When it comes time to seek out a mortgage, there are several tips and tricks that our mortgage brokers (advisers) are familiar with to ensure you get the best deal possible. This could include:

  • Seeking out more lending options than just your own bank. Non-bank lenders aren't restricted to the same rules as banks and can offer buyers a loan to increase their deposit with a standard bank, or a home loan for those with less than 20 per cent deposit. Non-bank lenders do come with drawbacks including (usually) higher interest rates, so this option is not for everyone.
  • Repaying debts such as credit cards and reducing the limits on them will have an impact on how much you can borrow for a home. For example, a credit card limit of $10,000 could reduce the size of the loan you could obtain by up to $50,000.
  • Examining different ways to structure the mortgage so you can repay it as fast as possible.
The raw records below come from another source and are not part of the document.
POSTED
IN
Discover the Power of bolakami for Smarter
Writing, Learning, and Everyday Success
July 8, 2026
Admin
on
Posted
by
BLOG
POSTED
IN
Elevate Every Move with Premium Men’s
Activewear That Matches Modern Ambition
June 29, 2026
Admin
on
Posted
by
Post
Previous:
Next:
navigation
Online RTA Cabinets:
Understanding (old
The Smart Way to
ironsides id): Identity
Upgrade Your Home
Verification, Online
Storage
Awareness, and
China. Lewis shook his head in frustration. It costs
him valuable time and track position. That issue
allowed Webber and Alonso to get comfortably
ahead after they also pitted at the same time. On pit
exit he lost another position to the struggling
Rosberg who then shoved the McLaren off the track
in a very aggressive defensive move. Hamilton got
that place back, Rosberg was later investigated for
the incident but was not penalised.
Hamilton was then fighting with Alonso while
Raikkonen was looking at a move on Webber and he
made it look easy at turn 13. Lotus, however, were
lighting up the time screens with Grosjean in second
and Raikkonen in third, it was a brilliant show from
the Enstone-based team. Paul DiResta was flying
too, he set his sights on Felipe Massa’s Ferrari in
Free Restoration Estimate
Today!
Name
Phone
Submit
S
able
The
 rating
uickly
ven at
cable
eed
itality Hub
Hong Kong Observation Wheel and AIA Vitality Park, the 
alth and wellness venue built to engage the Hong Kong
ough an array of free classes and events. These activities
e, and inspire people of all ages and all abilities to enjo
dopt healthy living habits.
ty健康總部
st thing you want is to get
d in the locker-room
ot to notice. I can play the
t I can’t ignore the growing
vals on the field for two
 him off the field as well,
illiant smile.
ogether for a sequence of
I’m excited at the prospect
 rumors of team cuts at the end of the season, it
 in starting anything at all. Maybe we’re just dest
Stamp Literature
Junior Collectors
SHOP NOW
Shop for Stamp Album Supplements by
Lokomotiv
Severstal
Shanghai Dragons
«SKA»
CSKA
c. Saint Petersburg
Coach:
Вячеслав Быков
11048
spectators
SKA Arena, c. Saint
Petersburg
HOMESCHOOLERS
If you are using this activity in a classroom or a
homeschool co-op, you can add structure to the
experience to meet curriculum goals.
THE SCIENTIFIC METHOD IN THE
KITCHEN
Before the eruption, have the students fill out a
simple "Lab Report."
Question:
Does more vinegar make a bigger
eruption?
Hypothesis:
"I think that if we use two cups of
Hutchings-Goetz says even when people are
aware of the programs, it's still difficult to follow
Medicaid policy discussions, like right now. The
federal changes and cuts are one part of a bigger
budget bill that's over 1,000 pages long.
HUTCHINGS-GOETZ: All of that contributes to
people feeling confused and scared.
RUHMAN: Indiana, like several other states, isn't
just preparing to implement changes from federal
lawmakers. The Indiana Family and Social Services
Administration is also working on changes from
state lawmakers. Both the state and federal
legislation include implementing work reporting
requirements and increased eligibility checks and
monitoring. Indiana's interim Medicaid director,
The Bottom Line: Accumulate a Bigger Home Deposit

Building a home deposit might feel like climbing a mountain, but every step — whether it’s saving more, earning extra, leaning on family support, or optimizing your KiwiSaver — is progress toward your summit. Combine these steps, stay committed, and keep your eyes on the prize.

Homeownership isn’t just a dream; it’s a goal within reach. You’ve got this — start today, and your future self will thank you!